Patients with hepatitis C in Europe could soon gain access to two new pan-genotypic treatment options after the European Commission issued approval for AbbVie’s Maviret and Gilead’s Vosevi following an accelerated review.
Maviret is a once-daily regimen that combines two distinct antiviral agents - the NS3/4A protease inhibitor glecaprevir (300mg) and NS5A inhibitor pibrentasvir (120mg) - dosed once-daily as three oral tablets and shown in trials to cure the virus in just eight weeks.
Regulators are allowing its use to treat patients without cirrhosis and who are new to treatment, who comprise the majority of the 71 million people living with chronic hepatitis C virus (HCV) infection globally, as well as those with specific treatment challenges, including those with compensated cirrhosis, severe chronic kidney disease or genotype 3 HCV.
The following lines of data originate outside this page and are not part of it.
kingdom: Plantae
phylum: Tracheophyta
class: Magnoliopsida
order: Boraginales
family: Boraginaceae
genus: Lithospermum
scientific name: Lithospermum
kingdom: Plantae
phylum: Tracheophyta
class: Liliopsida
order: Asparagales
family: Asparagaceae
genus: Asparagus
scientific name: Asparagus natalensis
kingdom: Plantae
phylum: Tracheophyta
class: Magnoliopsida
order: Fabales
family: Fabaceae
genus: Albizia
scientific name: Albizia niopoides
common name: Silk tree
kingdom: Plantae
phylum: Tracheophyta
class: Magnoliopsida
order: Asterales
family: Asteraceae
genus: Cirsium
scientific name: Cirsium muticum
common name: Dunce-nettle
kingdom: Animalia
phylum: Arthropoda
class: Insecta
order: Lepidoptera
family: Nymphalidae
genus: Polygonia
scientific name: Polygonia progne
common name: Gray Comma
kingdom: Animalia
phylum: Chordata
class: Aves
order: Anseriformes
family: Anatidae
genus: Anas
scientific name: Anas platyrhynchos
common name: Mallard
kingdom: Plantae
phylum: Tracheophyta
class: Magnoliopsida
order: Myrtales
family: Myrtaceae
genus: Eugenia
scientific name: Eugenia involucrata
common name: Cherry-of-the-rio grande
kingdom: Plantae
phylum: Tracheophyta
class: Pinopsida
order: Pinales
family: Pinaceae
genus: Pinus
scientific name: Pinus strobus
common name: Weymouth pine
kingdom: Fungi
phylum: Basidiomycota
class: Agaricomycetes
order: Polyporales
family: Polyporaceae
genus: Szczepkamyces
“Maviret offers a new therapy for the majority of HCV patients and removes many complexities of pre-treatment patient evaluation,” noted Stefan Zeuzem, chief of the department of medicine at the JW Goethe University Hospital in Frankfurt, Germany.
Approval is based in part on findings of the In the EXPEDITION-1 study, in which 99 percent of chronic HCV infected patients with genotypes 1, 2, 4, 5 or 6 and compensated cirrhosis (Child-Pugh A) taking the regimen achieved sustained virologic response at 12 weeks (SVR12) post-treatment.
Also of note, these high SVR12 rates were seen following 12 weeks of G/P treatment without ribavirin, while patients those virus strains associated with resistance or with a high quantity of the virus in their bloodstream before treatment initiation were not excluded from the study.
On the safety side, the majority of adverse events were mild and no patients discontinued treatment due to an AE, while the most common AEs (≥10 percent) were found to be fatigue and headache
Gilead’s Vosevi (sofosbuvir/velpatasvir/voxilaprevir; SOF/VEL/VOX) was waved through as the first and only single tablet regimen for patients with any genotype of chronic hepatitis C virus infection who have previously failed therapy with direct-acting antivirals.
The therapy was authorised as a 12-week treatment regimen for patients with any genotype of chronic HCV infection, without cirrhosis or with compensated cirrhosis, who have previously failed therapy with a direct-acting antiviral (DAA)-containing regimen.
A 12-week regimen was also cleared for use in DAA-naïve patients with compensated cirrhosis infected with any HCV genotype, with an option to shorten therapy to eight weeks for those infected with genotype 3. For DAA-naïve patients without cirrhosis, the recommended treatment duration is eight weeks.
“SOF/VEL/VOX has demonstrated high cure rates across a range of DAA-experienced patients, with a simple 12-week single tablet regimen. Availability of SOF/VEL/VOX will have a significant impact for this group of patients, offering them the opportunity to be cured of this disease,” noted Professor Michael Manns, director of the Department of Gastroenterology, Hepatology and Endocrinology, Hannover Medical School, Hannover, Germany.
Clinical data from two Phase III clinical trials involving around 750 HCV patients without cirrhosis or with mild cirrhosis showed that 96-97 percent of those who received Vosevi had no virus detected in the blood 12 weeks post treatment. The most common adverse reactions in patients taking the pill were headache, fatigue, diarrhoea and nausea.
Gilead also announced that the treatment scope of Harvoni (ledipasvir 90mg/sofosbuvir 400mg) has been expanded to include adolescents aged 12 to <18 years with HCV genotype 1, 3, 4, 5 or 6 infection.
HCV infection is considered a major public health challenge, with around 15 million people chronically infected across the UK and the disease representing the most common single cause of liver transplantation in the region.